Diagnosis is also made difficult because there’s no definitive test for PANDAS or PANS. notes that “clinical diagnosis [is] based on the collection of signs, symptoms, medical history, and laboratory findings that cannot be explained by any other neurological or medical disorders.” Blood work, bacterial and viral testing, and a diagnostic tool known as the Cunningham Panel, which helps clinicians diagnose autoimmune neuropsychiatric disorders, may be used.

Safety is the most important thing.

In the case of severe psychiatric symptoms, such as intrusive thoughts that may even be suicidal or dangerous restrictive eating, the most important focus is first on the safety of the child. Dr. Trifiletti urges parents to be sure the child is in a place where they are safe. After that, it’s worth investigating to determine whether there’s strep or another active infection, or something else causing inflammation in this area of the brain.

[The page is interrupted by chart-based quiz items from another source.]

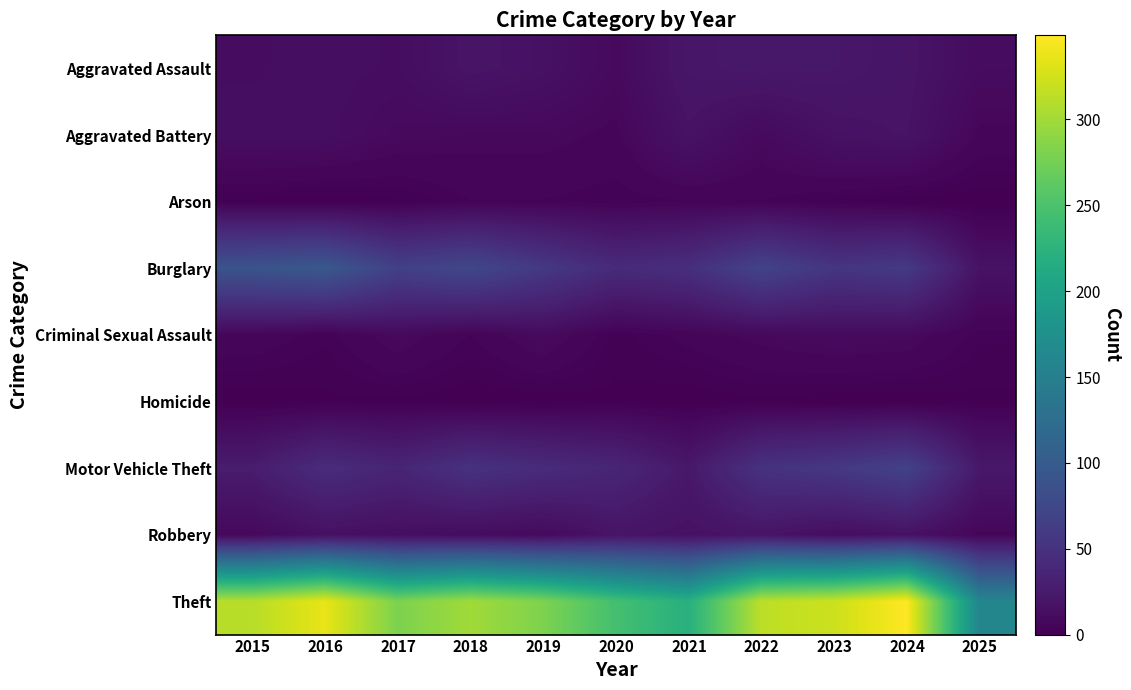

At which category is the sum across all series the highest?

2024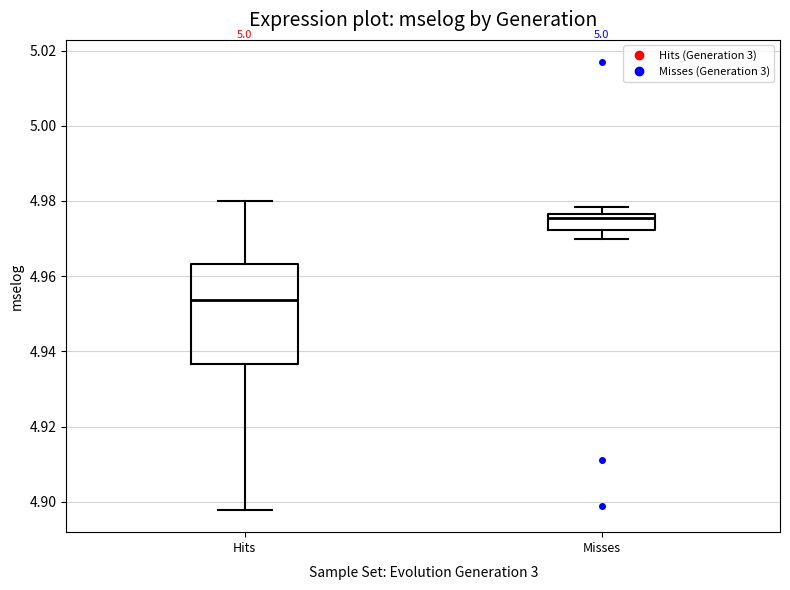

Reading left to right, read every box against the y-axis: the position of its median line, the range the box covers, and the ends of its whiskers. The values are not printed on the chart, so give them approximately, as read against the axis.

Hits: median 4.954, box 4.936 to 4.964, whiskers 4.898 to 4.980
Misses: median 4.976 (just below the box's upper edge), box 4.972 to 4.976, whiskers 4.970 to 4.978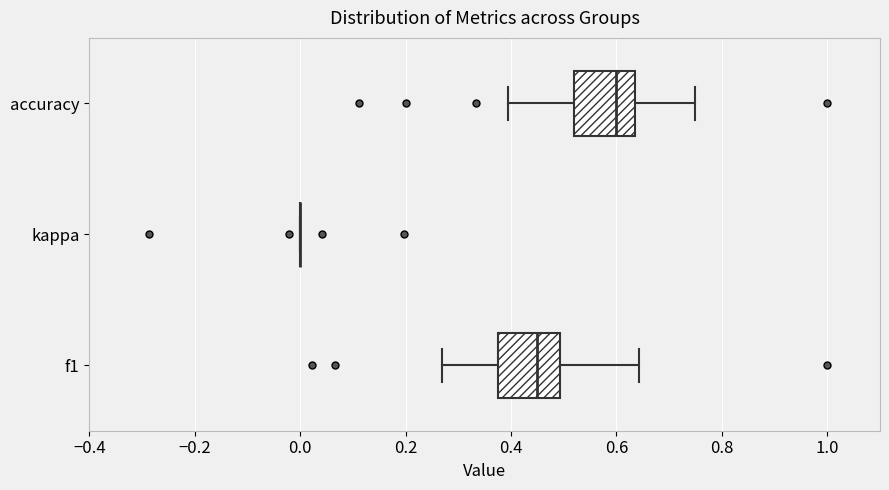

Reading bottom to top, read every box against the x-axis: the position of its median line, the range the box covers, and the ends of its whiskers. The values are not printed on the chart, so give them approximately, as read against the axis.

f1: median 0.46, box 0.38 to 0.50, whiskers 0.26 to 0.64
kappa: box collapsed to a line at 0.00, whiskers 0.00 to 0.00
accuracy: median 0.60, box 0.52 to 0.64, whiskers 0.40 to 0.76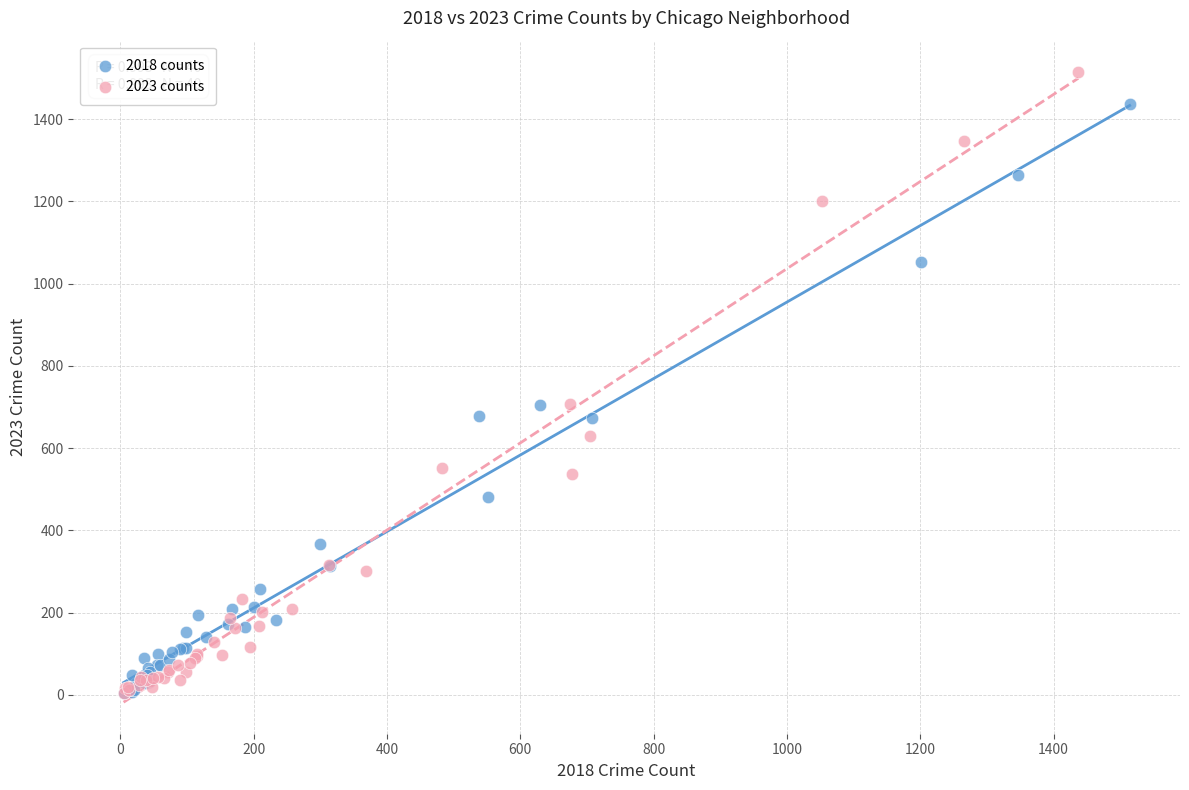

Which series reaches the maximum Y coordinate?

2023 counts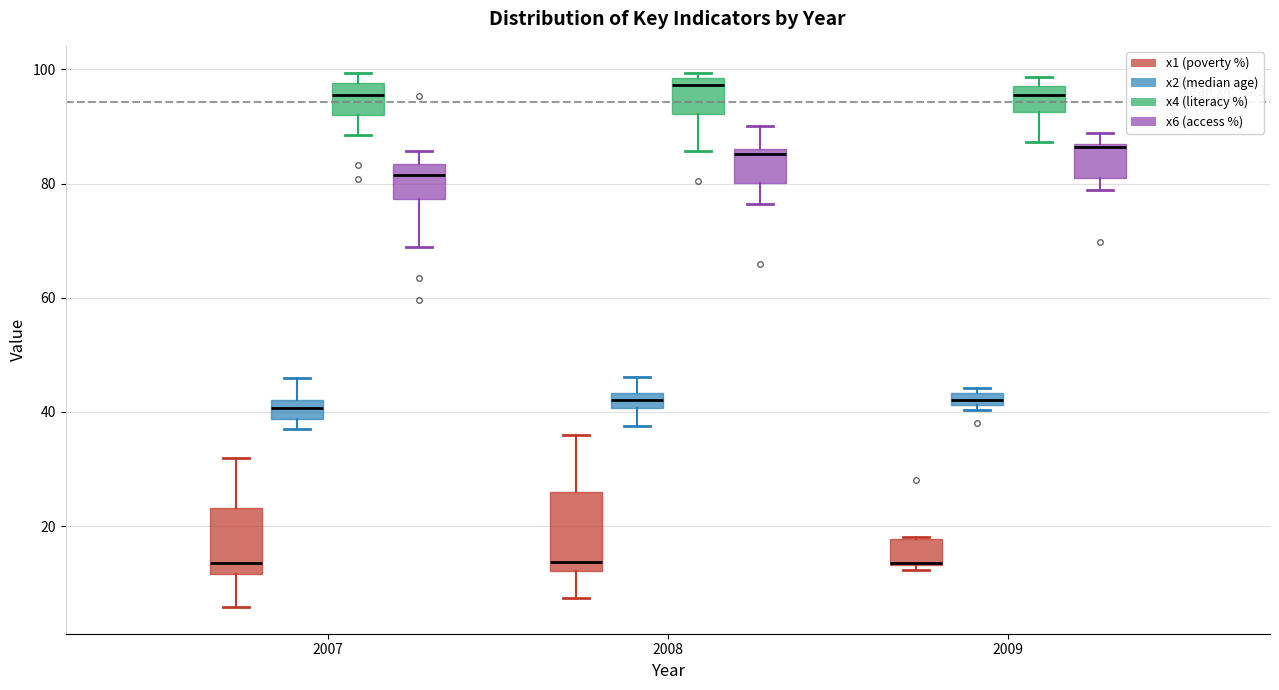

Which box is the tallest, from its lower edge to its upper edge?

2008 (x1 (poverty %))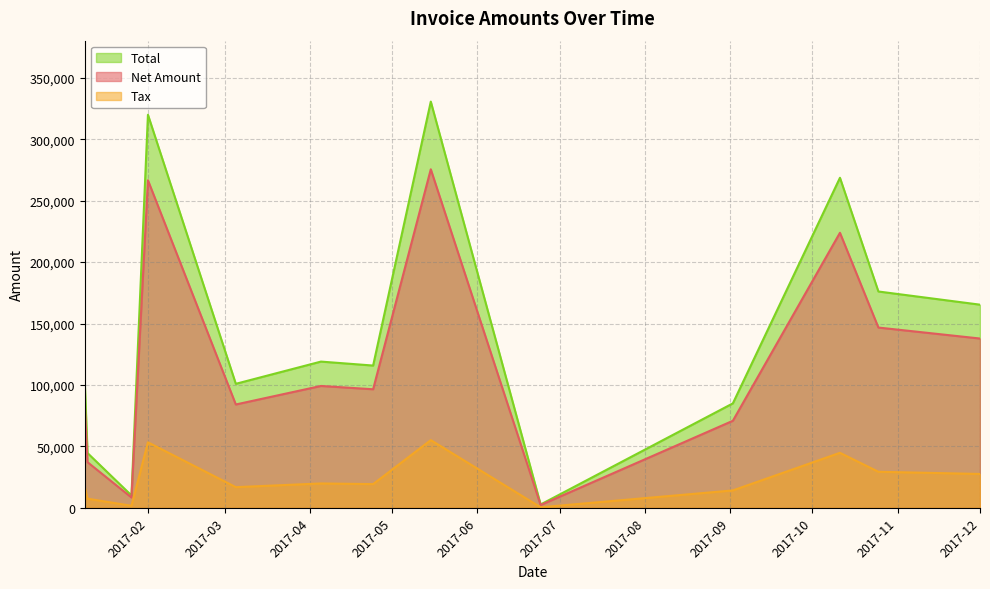

In Net Amount, how many points are higher than both neighbors (excluding endpoints)?

4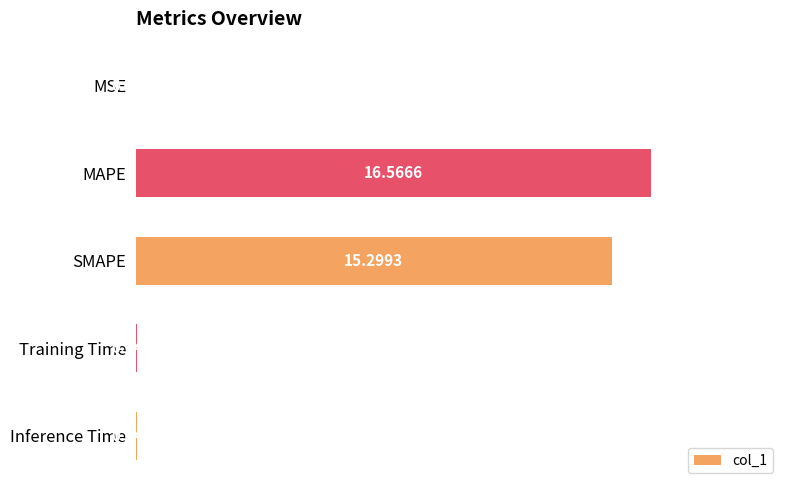

What is the greatest value displayed?

16.6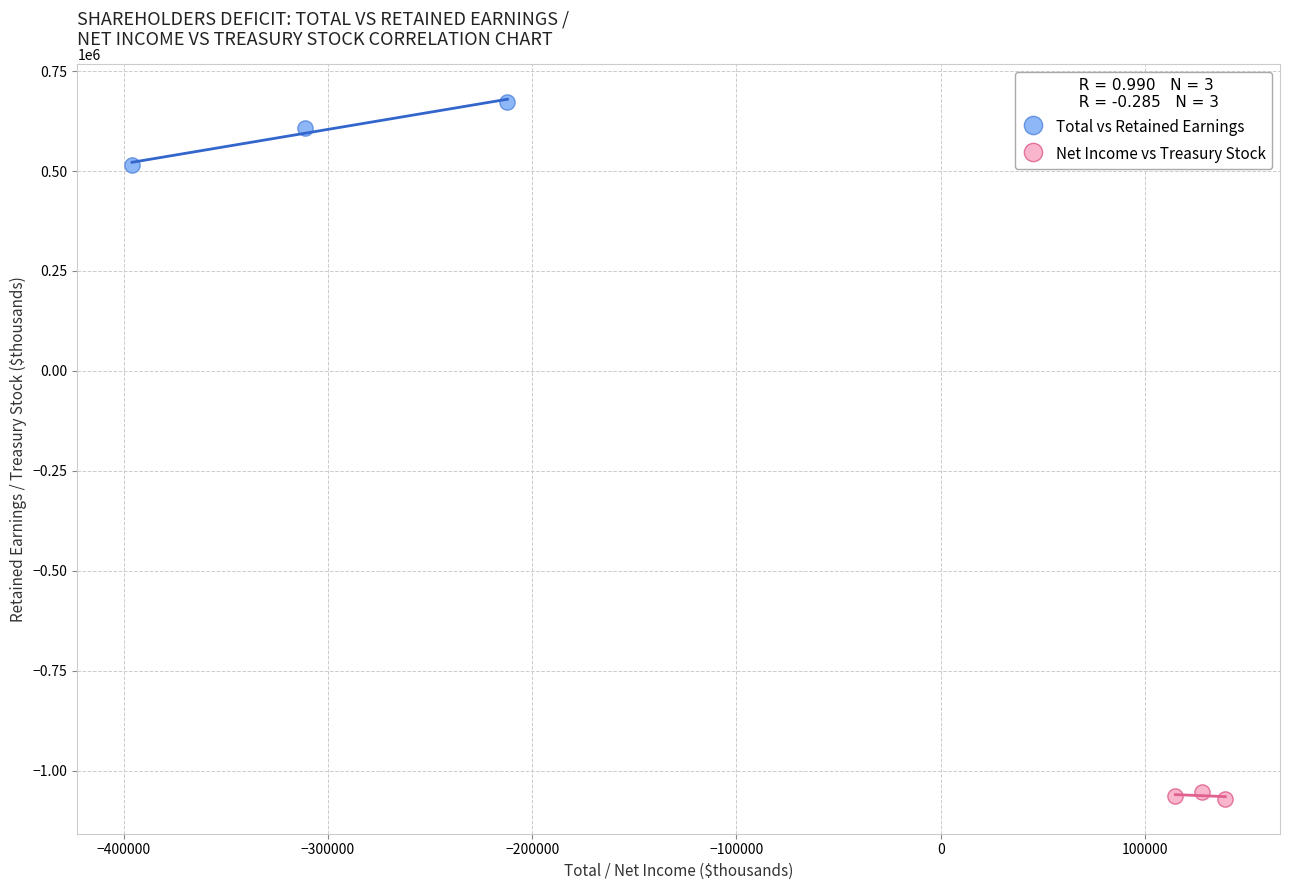

Which series reaches the minimum Y coordinate?

Net Income vs Treasury Stock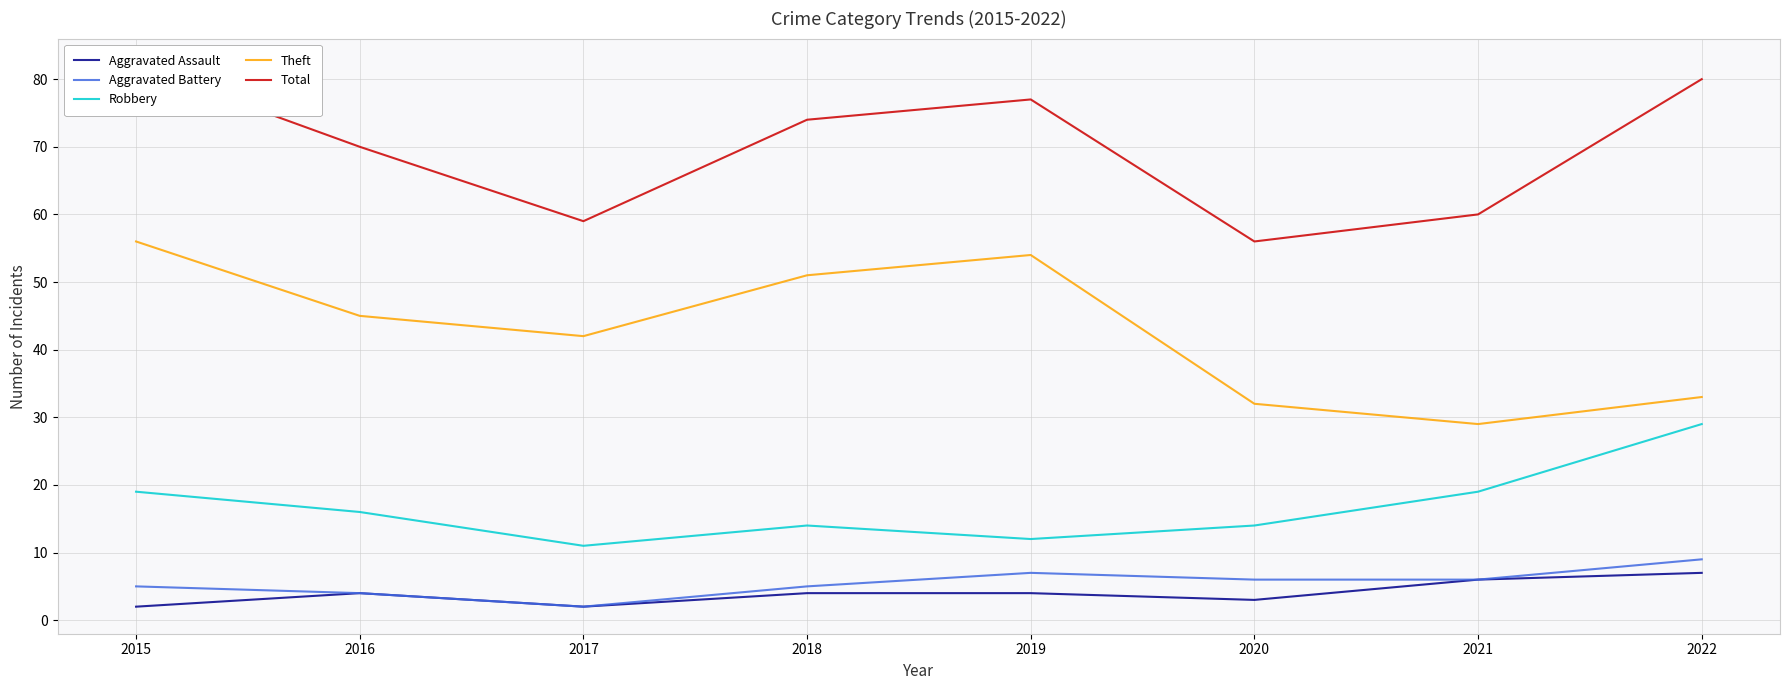

Reading left to right, extract all data points from this chart.

Aggravated Assault: 2	4	2	4	4	3	6	7
Aggravated Battery: 5	4	2	5	7	6	6	9
Robbery: 19	16	11	14	12	14	19	29
Theft: 56	45	42	51	54	32	29	33
Total: 82	70	59	74	77	56	60	80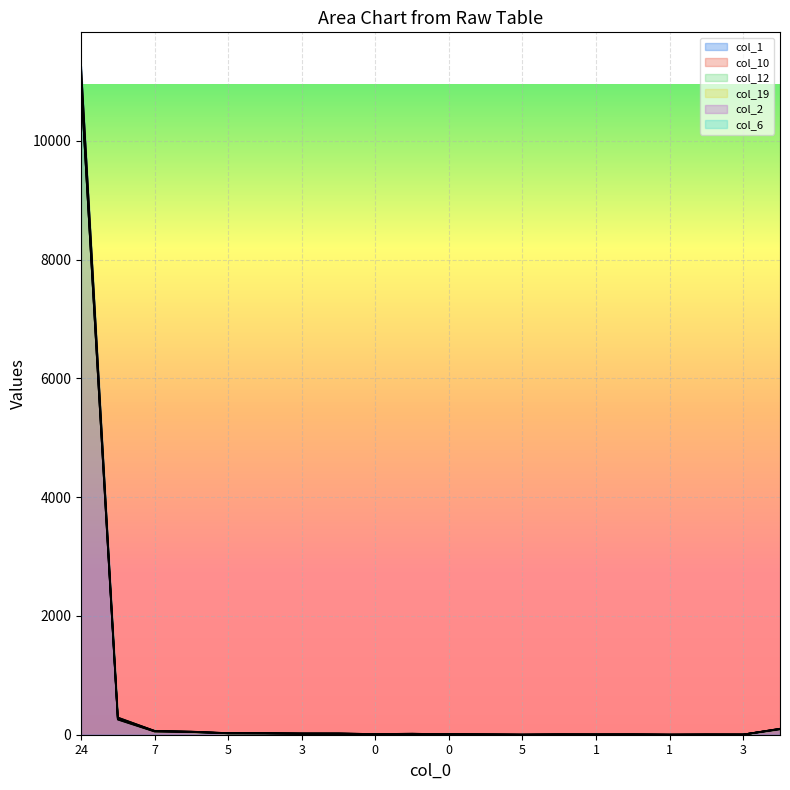

What is the difference between the col_19 values at 6 and 51?

48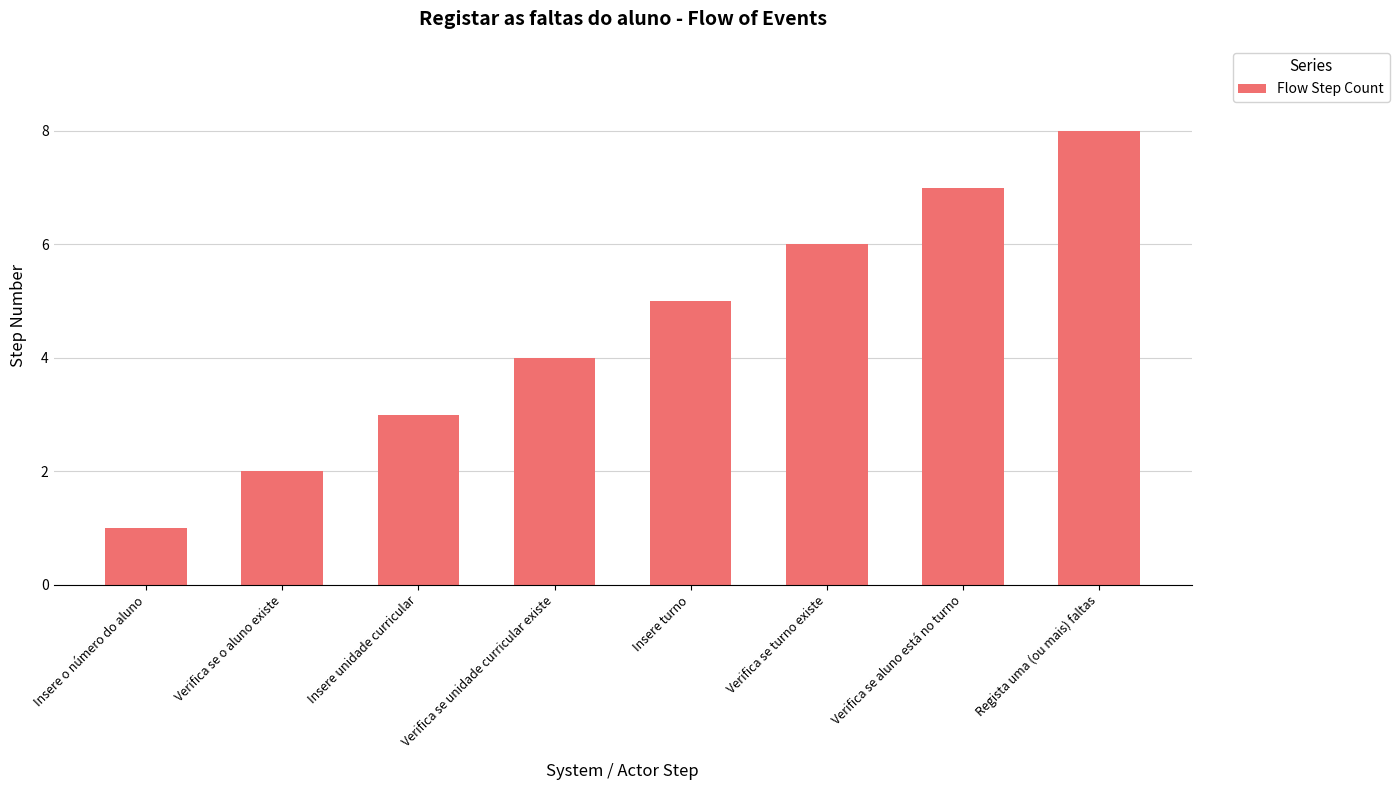

Which category has the lowest value across all series?

Insere o número do aluno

Family support is crucial.

On his website, Dr. Trifiletti notes that “PANDAS affects the entire family dynamic,” and he mandates that both parents attend the initial consultation and be on board regarding treatment, particularly if preventative, longer-term treatment is required.

PANDAS/PANS is not a lifelong condition.

The most common age for PANDAS/PANS to occur in children is between 6 and 10 years old, according to Dr. Trifiletti, but onset can occur in children younger than one or adults older than 21.

In most cases, PANDAS/PANS goes away once puberty is reached, around 16 or 17 years old, as soon as growth is completed.

Trust your gut.

Dr. Trifiletti stresses that it’s important for parents to consider PANDAS/PANS if they notice an abrupt change in their child, whether that change is OCD, anxiety, or some other sudden or drastic behavior change. His final advice: trust your gut instinct.